▶ [WORK ITEM]: Out of the entries that follow, copy each line containing "back".

▶ [INPUT FOR THIS TASK]:
Content starts

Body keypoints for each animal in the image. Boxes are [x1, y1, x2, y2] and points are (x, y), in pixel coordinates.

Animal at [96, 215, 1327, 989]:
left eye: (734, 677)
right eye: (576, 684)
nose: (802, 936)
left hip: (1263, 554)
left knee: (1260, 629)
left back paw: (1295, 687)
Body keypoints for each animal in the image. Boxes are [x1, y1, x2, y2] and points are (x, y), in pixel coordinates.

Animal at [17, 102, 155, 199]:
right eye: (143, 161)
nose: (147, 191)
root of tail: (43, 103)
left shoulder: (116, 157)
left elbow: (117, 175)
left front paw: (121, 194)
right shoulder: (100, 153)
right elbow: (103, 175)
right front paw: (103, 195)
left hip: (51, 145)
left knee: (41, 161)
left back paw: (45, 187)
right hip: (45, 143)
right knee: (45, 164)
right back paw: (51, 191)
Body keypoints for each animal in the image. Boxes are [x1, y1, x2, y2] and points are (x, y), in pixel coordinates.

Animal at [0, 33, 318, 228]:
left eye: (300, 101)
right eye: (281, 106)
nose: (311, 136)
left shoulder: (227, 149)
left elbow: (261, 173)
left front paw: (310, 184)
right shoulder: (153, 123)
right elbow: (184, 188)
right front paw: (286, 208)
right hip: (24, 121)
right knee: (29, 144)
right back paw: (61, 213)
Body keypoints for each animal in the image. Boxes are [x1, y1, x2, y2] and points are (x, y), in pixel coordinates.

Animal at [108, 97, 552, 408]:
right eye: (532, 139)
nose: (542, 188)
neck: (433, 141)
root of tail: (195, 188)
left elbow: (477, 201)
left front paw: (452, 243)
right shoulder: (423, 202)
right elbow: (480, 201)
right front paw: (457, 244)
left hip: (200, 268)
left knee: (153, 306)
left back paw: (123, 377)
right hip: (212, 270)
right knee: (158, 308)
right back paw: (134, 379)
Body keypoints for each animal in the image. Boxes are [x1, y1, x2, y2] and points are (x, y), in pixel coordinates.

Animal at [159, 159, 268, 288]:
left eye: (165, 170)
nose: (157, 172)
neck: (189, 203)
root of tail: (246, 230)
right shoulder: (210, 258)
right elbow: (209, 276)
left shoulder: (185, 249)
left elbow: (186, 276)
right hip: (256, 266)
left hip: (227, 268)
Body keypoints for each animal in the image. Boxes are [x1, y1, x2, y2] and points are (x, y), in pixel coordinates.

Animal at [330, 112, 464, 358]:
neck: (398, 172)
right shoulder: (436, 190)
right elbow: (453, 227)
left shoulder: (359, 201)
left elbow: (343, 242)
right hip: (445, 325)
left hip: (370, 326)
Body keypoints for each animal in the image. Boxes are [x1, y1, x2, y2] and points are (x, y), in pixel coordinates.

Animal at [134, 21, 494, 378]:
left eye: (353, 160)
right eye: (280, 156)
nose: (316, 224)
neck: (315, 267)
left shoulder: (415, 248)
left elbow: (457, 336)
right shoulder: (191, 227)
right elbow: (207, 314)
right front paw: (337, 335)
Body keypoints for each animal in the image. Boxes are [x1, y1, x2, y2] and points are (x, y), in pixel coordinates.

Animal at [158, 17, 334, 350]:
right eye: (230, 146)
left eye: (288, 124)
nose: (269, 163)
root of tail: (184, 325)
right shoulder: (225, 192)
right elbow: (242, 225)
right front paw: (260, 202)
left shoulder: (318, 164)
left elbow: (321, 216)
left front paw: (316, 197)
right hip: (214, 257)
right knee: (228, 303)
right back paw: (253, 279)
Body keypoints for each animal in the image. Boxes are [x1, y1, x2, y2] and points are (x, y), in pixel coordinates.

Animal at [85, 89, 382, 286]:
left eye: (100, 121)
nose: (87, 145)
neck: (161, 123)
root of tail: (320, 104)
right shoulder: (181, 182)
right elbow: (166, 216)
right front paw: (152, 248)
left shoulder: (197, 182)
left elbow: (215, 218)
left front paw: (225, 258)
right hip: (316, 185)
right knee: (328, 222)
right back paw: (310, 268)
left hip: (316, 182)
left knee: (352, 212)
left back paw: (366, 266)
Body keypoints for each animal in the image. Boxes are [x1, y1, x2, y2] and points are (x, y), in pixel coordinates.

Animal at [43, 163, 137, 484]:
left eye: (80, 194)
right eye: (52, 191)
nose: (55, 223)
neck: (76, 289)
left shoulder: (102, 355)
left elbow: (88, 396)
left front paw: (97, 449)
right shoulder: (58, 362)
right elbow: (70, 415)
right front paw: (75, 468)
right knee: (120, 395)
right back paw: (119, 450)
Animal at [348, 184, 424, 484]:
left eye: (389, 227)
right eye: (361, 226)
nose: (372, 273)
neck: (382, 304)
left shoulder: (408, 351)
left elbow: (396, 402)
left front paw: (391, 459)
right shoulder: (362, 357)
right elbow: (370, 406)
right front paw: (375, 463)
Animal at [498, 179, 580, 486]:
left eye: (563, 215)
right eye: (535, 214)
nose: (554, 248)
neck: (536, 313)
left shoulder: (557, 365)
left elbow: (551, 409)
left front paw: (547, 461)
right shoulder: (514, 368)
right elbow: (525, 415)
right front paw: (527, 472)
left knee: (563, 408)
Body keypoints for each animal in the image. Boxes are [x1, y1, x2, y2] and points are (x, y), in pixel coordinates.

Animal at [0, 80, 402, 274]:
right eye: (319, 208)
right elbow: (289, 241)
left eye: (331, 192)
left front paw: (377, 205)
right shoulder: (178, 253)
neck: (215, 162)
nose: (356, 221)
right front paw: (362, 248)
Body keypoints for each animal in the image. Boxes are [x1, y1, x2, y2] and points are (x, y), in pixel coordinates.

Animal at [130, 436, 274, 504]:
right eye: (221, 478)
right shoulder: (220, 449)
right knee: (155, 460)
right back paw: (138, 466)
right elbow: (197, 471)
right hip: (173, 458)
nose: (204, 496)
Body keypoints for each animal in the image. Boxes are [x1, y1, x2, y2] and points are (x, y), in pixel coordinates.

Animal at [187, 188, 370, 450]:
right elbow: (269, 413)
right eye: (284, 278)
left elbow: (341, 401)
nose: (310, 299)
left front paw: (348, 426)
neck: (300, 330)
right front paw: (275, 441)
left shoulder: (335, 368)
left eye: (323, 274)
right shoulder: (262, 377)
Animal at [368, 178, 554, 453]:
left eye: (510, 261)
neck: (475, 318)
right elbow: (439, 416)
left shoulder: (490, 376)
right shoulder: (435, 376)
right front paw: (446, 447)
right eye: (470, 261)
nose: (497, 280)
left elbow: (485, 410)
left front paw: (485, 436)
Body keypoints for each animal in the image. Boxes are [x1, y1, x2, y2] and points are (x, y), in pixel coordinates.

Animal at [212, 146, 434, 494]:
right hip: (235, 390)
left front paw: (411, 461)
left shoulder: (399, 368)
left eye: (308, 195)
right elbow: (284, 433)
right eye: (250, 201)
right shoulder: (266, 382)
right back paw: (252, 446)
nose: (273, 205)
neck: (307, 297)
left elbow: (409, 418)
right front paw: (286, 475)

Content ends

▶ [OUTPUT]:
left back paw: (1295, 687)
left back paw: (45, 187)
right back paw: (51, 191)
right back paw: (61, 213)
left back paw: (123, 377)
right back paw: (134, 379)
right back paw: (253, 279)
right back paw: (310, 268)
left back paw: (366, 266)
right back paw: (119, 450)
right back paw: (138, 466)
right back paw: (252, 446)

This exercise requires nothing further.